| WHAT YOU HAVE TO DO |
Reproduce every item below word for word, leaving out the pictures.

[Opening INFORMATION PROVIDED section]

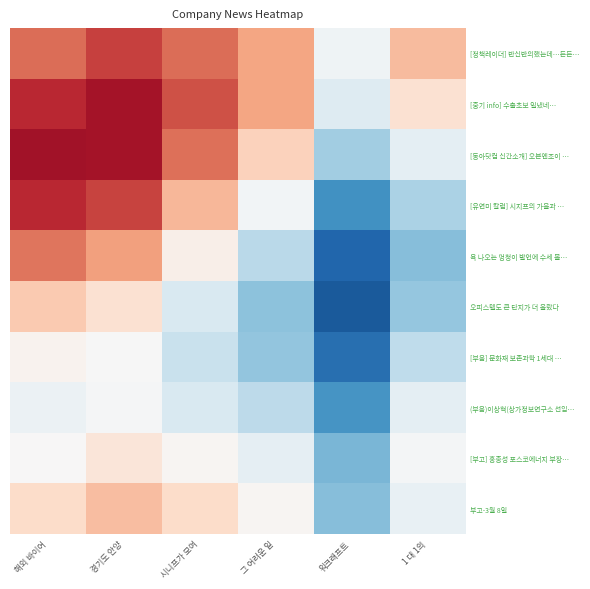

What is the spread (max minus min) of values at 해외 바이어?

2.2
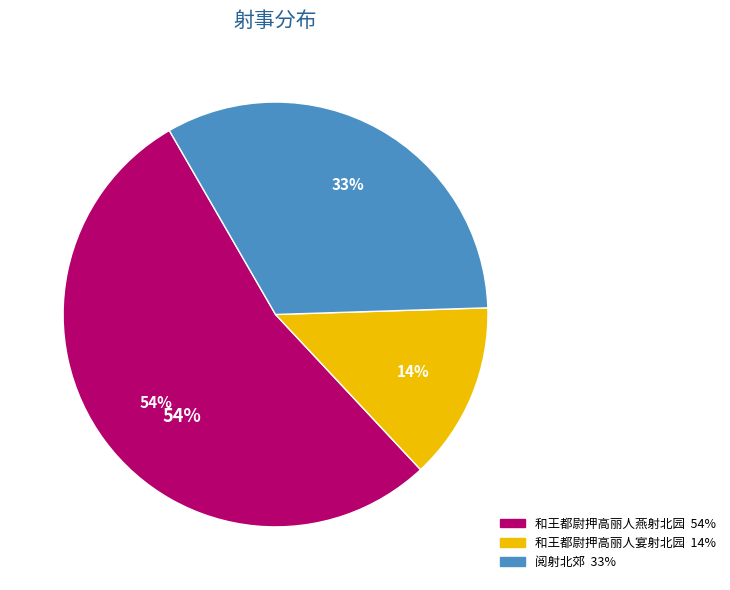

Count the number of slices in the pie.

3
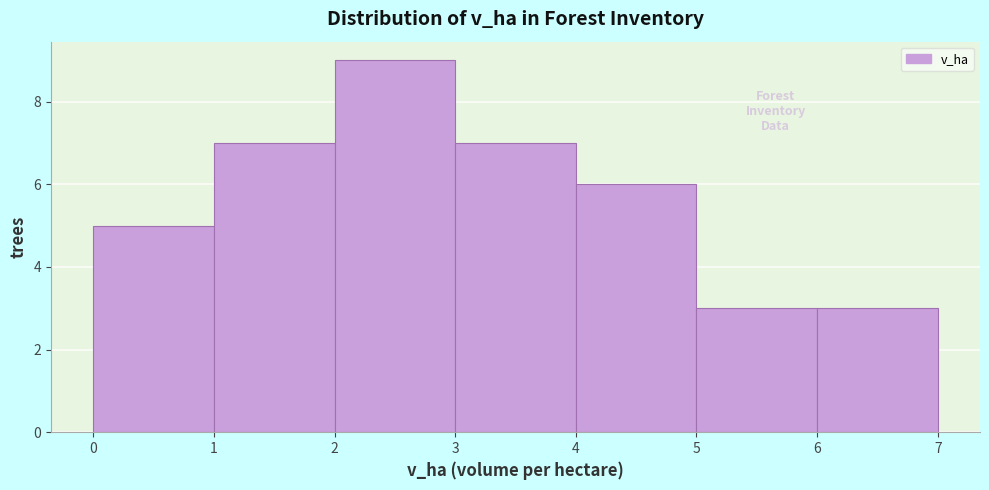

What is the height of the bar covering 3 to 4 on the x-axis? The values are not printed on the chart, so give them approximately, as read against the axis.

7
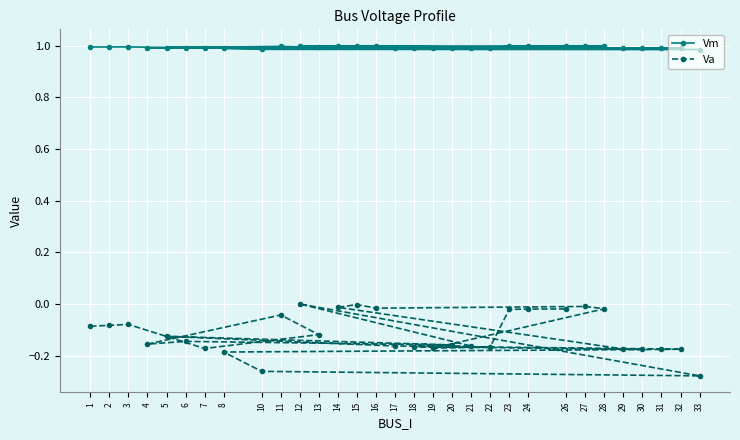

Is it true that Vm equals 1.0 at 3?

True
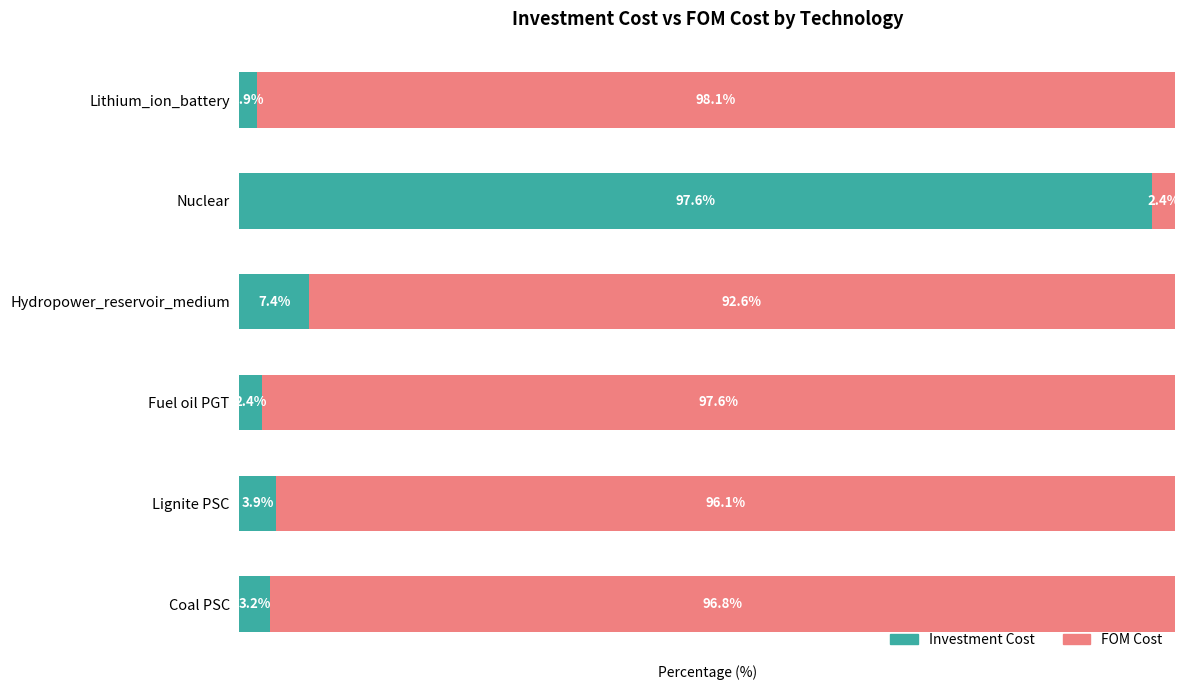

Where is Investment Cost nearest to the value 49?

Hydropower_reservoir_medium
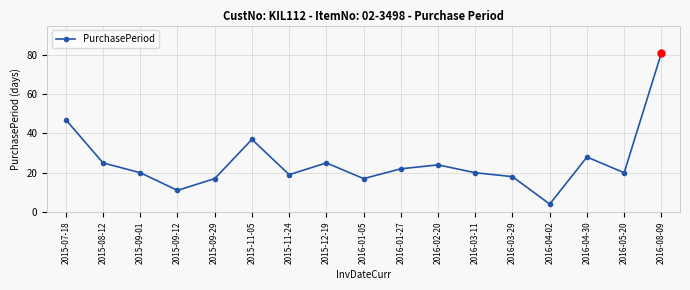

True or false: there are more than 0 points higher than both neighbors.

True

[Closing INFORMATION PROVIDED section]

| ANSWER TO THIS EXERCISE |
What is the spread (max minus min) of values at 해외 바이어?

2.2

Count the number of slices in the pie.

3

What is the height of the bar covering 3 to 4 on the x-axis? The values are not printed on the chart, so give them approximately, as read against the axis.

7

Is it true that Vm equals 1.0 at 3?

True

Where is Investment Cost nearest to the value 49?

Hydropower_reservoir_medium

True or false: there are more than 0 points higher than both neighbors.

True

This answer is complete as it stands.